JLPT past exam papers
(Japan Educational Exchanges and Services and The Japan Foundation)
Every year JEES and the Japan Foundation publish the previous December’s test papers. They come in 2 volumes. One with level 4 and 3, one with level 2 and 1. You can usually find some past years but they do go out of print. I wonder if I shouldn’t start buying level 2 test papers now, but it’ll be a few years before I’m ready for level 2.
Basically what you get is the test paper reproduced exactly; A CD of the listening section; the answers and marking scheme; transcripts of the listening dialogues and statistics on the years scores.
I must say the price is a bit steep (at least in the UK). I’d recommend this book as being more useful. Also it may be possible to get past test papers online, but you’ll need to google for them. It’s useful to have them on paper.
You might find that your teacher may have copies you can borrow or people who have taken the test before might have copies too.
Taking these test papers is a good way to prepare for the test. You should take them against the clock. Check your incorrect and guessed answers to make sure you understand the questions. Check all the vocabulary you didn’t know. Re-listen to the dialogues. This is probably the only way you can get listening exercises that are completely geared to the test and the level of Japanese required for the test.
I’d suggest that you could study 1 exam paper in a week or two. Practice makes perfect!
It’s worth pointing out that kanji account for only 47 marks out of 400; about 12%. You wouldn’t think that from the amount of attention on the internet given to kanji for JLPT. Grammar is far more important.
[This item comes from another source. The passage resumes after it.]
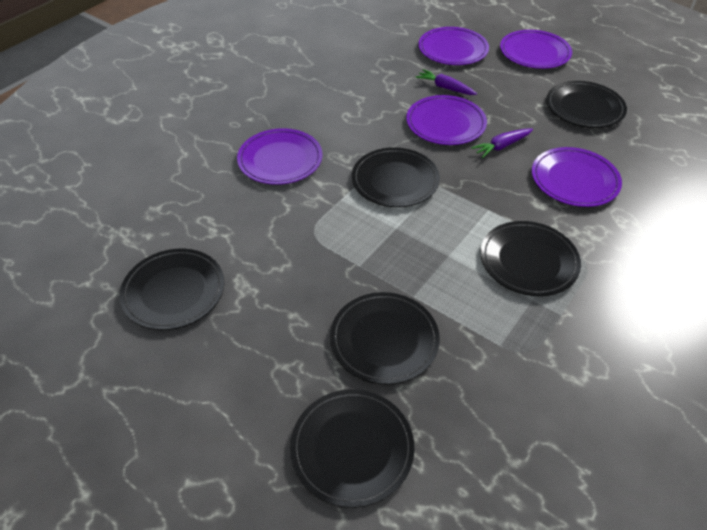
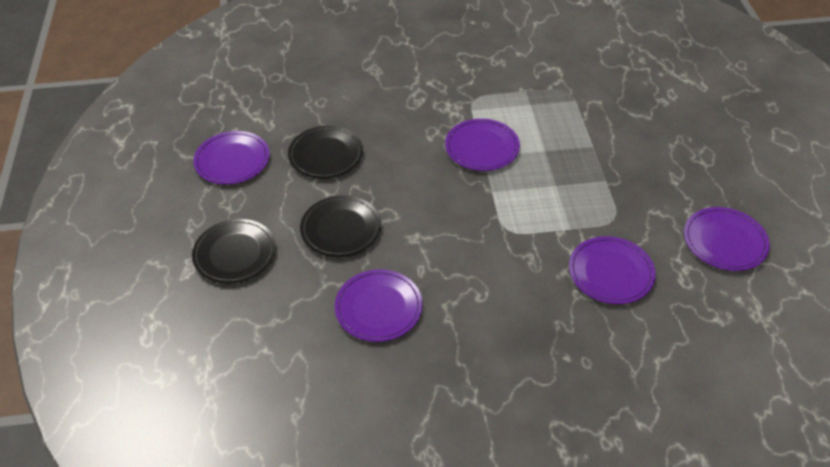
black plate: [119,249,224,330] [290,389,414,508] [330,292,440,385] [352,147,440,207] [480,221,581,296] [546,81,627,128] = 6 -> [192,219,276,284] [288,126,363,178] [300,195,381,257] = 3
purple carrot: [416,69,477,95] [471,129,533,158] = 2 -> none = 0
If you don’t have grammar you might not be able to understand the listening section.
In it’s own right grammar accounts for 128 marks out of 400; 32%. The rest is vocabulary and that’s probably the most important part. If you study a good grammar with example sentences you should be studying kanji and vocabulary as a by-product and I think it’s easier to remember vocabulary if learnt in context and with other words.
Since the JLPT changed 2 years ago official past exam papers are no longer published, however various publishers are printing example papers.